The affiliated bloggers then send “news tips” to their allies in the so-called mainstream media (MSM) alerting them to a “scandal” or a “coverup” (there are a lot of conspiracy peddling blogs out there) that needs “exposed”.

Susceptive writers in the MSM then read the blog, make a few cursory phone calls as if to do their own original research, and then write their version basically parroting the original blog. Tom Leonard’s over-the-top opinion piece in London’s Daily Mail is a good example.

Now the bloggers have a MSM endorsement of the original propaganda, and the whole cycle can begin again.

The theme then bounces around the echo chamber until bloggers tire of it and move on to the topic du jour.

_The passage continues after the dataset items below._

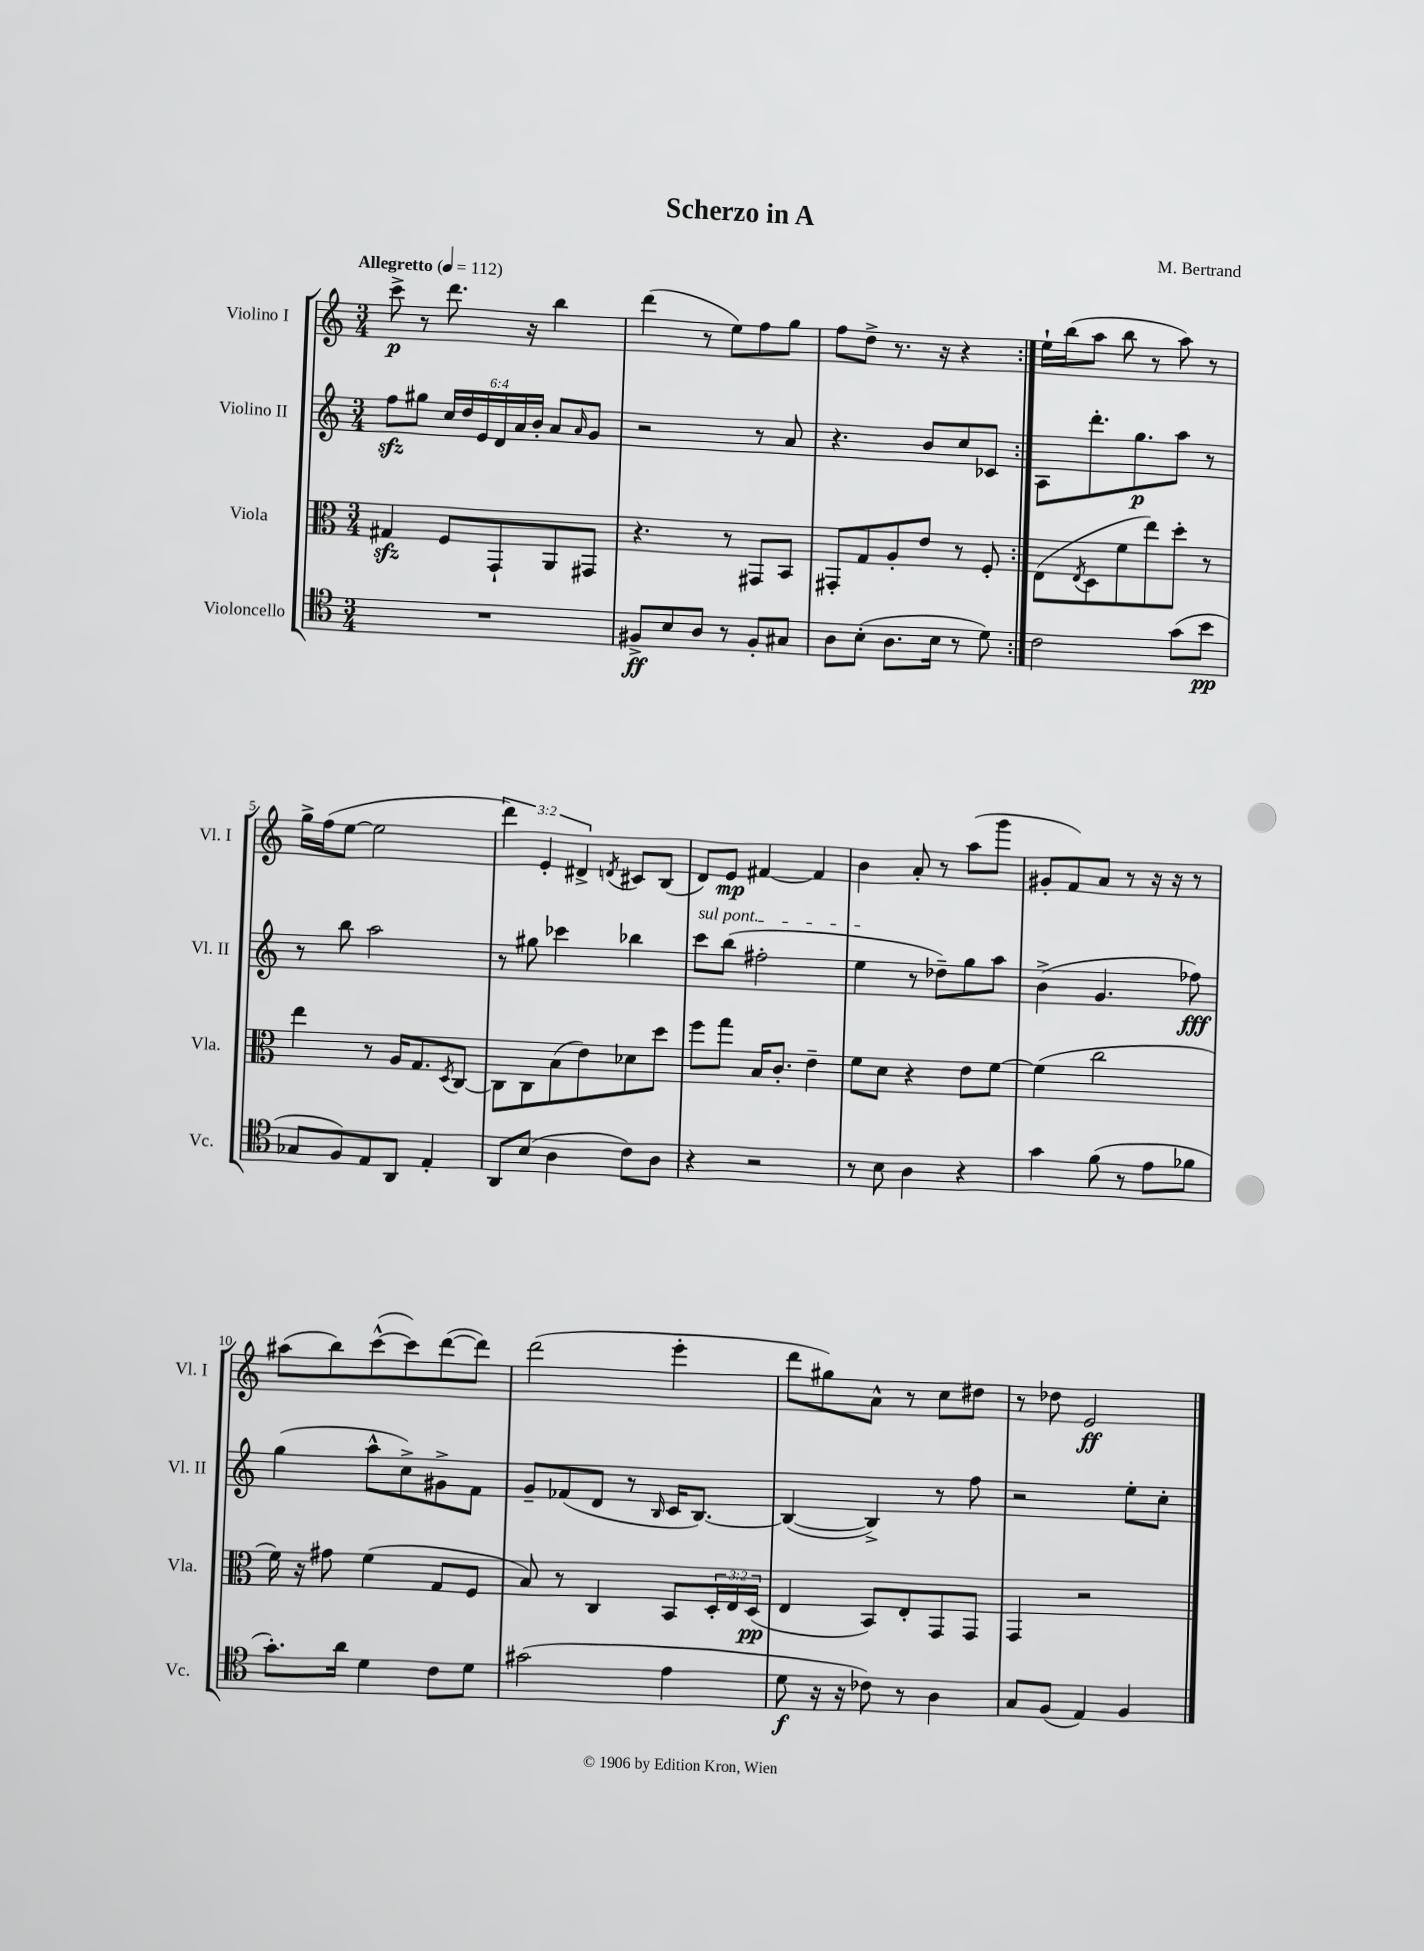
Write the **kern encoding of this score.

**kern	**dynam	**kern	**dynam	**kern	**dynam	**kern	**dynam
*part4	*part4	*part3	*part3	*part2	*part2	*part1	*part1
*staff4	*staff4	*staff3	*staff3	*staff2	*staff2	*staff1	*staff1
*I"Violoncello	*	*I"Viola	*	*I"Violino II	*	*I"Violino I	*
*I'Vc.	*	*I'Vla.	*	*I'Vl. II	*	*I'Vl. I	*
*clefC4	*	*clefC3	*	*clefG2	*	*clefG2	*
*k[]	*	*k[]	*	*k[]	*	*k[]	*
*M3/4	*	*M3/4	*	*M3/4	*	*M3/4	*
*MM112	*	*MM112	*	*MM112	*	*MM112	*
=1	=1	=1	=1	=1	=1	=1	=1
!	!	!	!	!	!	!LO:TX:a:B:t=Allegretto	!
2.r	.	4G#Xzz/	.	8ffzz\L	.	8ccc^\	p
.	.	.	.	8gg#X\J	.	8r	.
.	.	8F/L	.	24cc/LL	.	8.ddd\	.
.	.	.	.	24dd/	.	.	.
.	.	.	.	24e/	.	.	.
.	.	8GG`/	.	24d/	.	.	.
.	.	.	.	24a/	.	.	.
.	.	.	.	.	.	16r	.
.	.	.	.	24b'/JJ	.	.	.
.	.	8AA/	.	8a/L	.	4bb\	.
.	.	.	.	16qqa/	.	.	.
.	.	8GG#X/J	.	8g/J	.	.	.
=2	=2	=2	=2	=2	=2	=2	=2
8F#X^/L	ff	4.r	.	2r	.	(4ddd\	.
8B/	.	.	.	.	.	.	.
8A/J	.	.	.	.	.	8r	.
8r	.	8r	.	.	.	8ee\L)	.
8F#'/L	.	8GG#X/L	.	8r	.	8ff\	.
8G#X/J	.	8BB/J	.	8a/	.	8gg\J	.
=3	=3	=3	=3	=3	=3	=3	=3
8A\L	.	8GG#X'/L	.	4.r	.	8ff\L	.
(8B'\J	.	8G/	.	.	.	8dd^\J	.
8.A\L	.	8A'/	.	.	.	8.r	.
.	.	8e/J	.	8b/L	.	.	.
16B\Jk	.	.	.	.	.	16r	.
8r	.	8r	.	8cc/	.	4r	.
8d\)	.	8F'/	.	8c-X/J	.	.	.
=4:|!	=4:|!	=4:|!	=4:|!	=4:|!	=4:|!	=4:|!	=4:|!
2c\	.	(8E\L	.	8A\L	.	16ee`\LL	.
.	.	.	.	.	.	(16bb\J	.
.	.	8qE/	.	.	.	.	.
.	.	8D\	.	8.ddd'\	.	8aa\J	.
.	.	8f\	.	.	.	8bb\	.
.	.	.	.	8.gg\	p	.	.
.	.	8ee\)	.	.	.	8r	.
(8g\L	.	8dd'\J	.	8aa\J	.	8aa\)	.
8b\J	pp	8r	.	8r	.	8r	.
!!LO:LB:g=z
=5	=5	=5	=5	=5	=5	=5	=5
8G-X/L	.	4ee\	.	8r	.	16gg^\LL	.
.	.	.	.	.	.	(16ff\J	.
8F/)	.	.	.	8bb\	.	[8ee\J	.
8E/	.	8r	.	2aa\	.	2ee\]	.
8AA/J	.	16A/KL	.	.	.	.	.
.	.	8.G/	.	.	.	.	.
4E'/	.	.	.	.	.	.	.
.	.	8qD/	.	.	.	.	.
.	.	[8C/J	.	.	.	.	.
=6	=6	=6	=6	=6	=6	=6	=6
8AA/L	.	8C\L]	.	8r	.	6ddd\)	.
(8B/J	.	8C\	.	8gg#X\	.	.	.
.	.	.	.	.	.	6e'/	.
4A\	.	(8B\	.	4ccc-X\	.	.	.
.	.	.	.	.	.	6d#X^/	.
.	.	8e\)	.	.	.	.	.
.	.	.	.	.	.	8qdn/	.
8c\L)	.	8d-X\	.	4bb-X\	.	8c#X/L	.
8A\J	.	8dd\J	.	.	.	(8B/J	.
=7	=7	=7	=7	=7	=7	=7	=7
!	!	!	!	!LO:TX:a:i:t=sul pont.	!	!	!
4r	.	8ff\L	.	8ccc\L	.	8d/L)	.
.	.	8gg\J	.	(8bb\J	.	8e/J	mp
2r	.	16B/KL	.	2ff#X'\	.	[4f#X/	.
.	.	8.c'/J	.	.	.	.	.
.	.	4e~\	.	.	.	4f#/]	.
=8	=8	=8	=8	=8	=8	=8	=8
8r	.	8f\L	.	4ee\	.	4b\	.
8B\	.	8d\J	.	.	.	.	.
4A\	.	4r	.	8r	.	8a'/	.
.	.	.	.	8dd-X~\L)	.	8r	.
4r	.	8e\L	.	8gg\	.	(8aa\L	.
.	.	[8f\J	.	8aa\J	.	8ggg\J	.
=9	=9	=9	=9	=9	=9	=9	=9
4g\	.	(4f\]	.	(4b^\	.	8g#X'/L	.
.	.	.	.	.	.	8f/)	.
(8f\	.	2cc\	.	4.g/	.	8a/J	.
8r	.	.	.	.	.	8r	.
8e\L	.	.	.	.	.	16r	.
.	.	.	.	.	.	16r	.
8f-X\J	.	.	.	8ff-X\)	fff	8r	.
!!LO:LB:g=z
=10	=10	=10	=10	=10	=10	=10	=10
8.g'\L)	.	16f\)	.	(4gg\	.	(8aa#X\L	.
.	.	16r	.	.	.	.	.
.	.	8g#X\	.	.	.	8bb\)	.
16a\Jk	.	.	.	.	.	.	.
4d\	.	(4f\	.	8aa^^\L	.	([8ccc^^\	.
.	.	.	.	8cc^\)	.	8ccc\])	.
8c\L	.	8G/L	.	8g#X^\	.	([8ddd\	.
8d\J	.	8F/J	.	8f\J	.	8ddd\J])	.
=11	=11	=11	=11	=11	=11	=11	=11
(2g#X\	.	8B/)	.	8g~/L	.	(2ddd\	.
.	.	8r	.	(8f-X/	.	.	.
.	.	4C/	.	8d/J	.	.	.
.	.	.	.	8r	.	.	.
.	.	.	.	16qqB/	.	.	.
4e\	.	8BB/L	.	16c/KL	.	4eee'\	.
.	.	.	.	[8.B/J)	.	.	.
.	.	24D'/L	.	.	.	.	.
.	.	24E/	.	.	.	.	.
.	.	(24D/JJ	pp	.	.	.	.
=12	=12	=12	=12	=12	=12	=12	=12
8d\	f	4E/	.	(4B/_	.	8ddd\L	.
16r	.	.	.	.	.	8gg#X\)	.
16r	.	.	.	.	.	.	.
8c-X\)	.	8BB/L)	.	4B^/])	.	8a^^\J	.
8r	.	8E'/	.	.	.	8r	.
4A\	.	8GG/	.	8r	.	8cc\L	.
.	.	8GG/J	.	8ff\	.	8dd#X\J	.
=13	=13	=13	=13	=13	=13	=13	=13
8G/L	.	4GG/	.	2r	.	8r	.
(8F/J	.	.	.	.	.	8dd-X\	.
4E/)	.	2r	.	.	.	2e/	ff
4F/	.	.	.	8ee'\L	.	.	.
.	.	.	.	8cc'\J	.	.	.
==	==	==	==	==	==	==	==
*-	*-	*-	*-	*-	*-	*-	*-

In the meantime, any anti-wind, anti-renewables, or any climate-change skeptic has a handy reference to use when they need it.

My Position on Derelict Wind Turbines

I have been a critic of derelict wind turbines in California for years in part because I knew some day it would be used against not only wind energy but renewable energy in general. Apparently, that day has come.

What I say in my letter to the Daily Mail is if you pay a fair price for the electricity, then it pays to operate the turbines. And if turbines don’t operate they should be removed. It’s as simple as that.

I go further and say that the solution to abandoned wind turbines, as I informed the Daily Mail, is a removal or demolition bond. This is a well-known concept in common law, something we share with Britain.

And I’ve been saying that for more than two decades–you can quote me on that.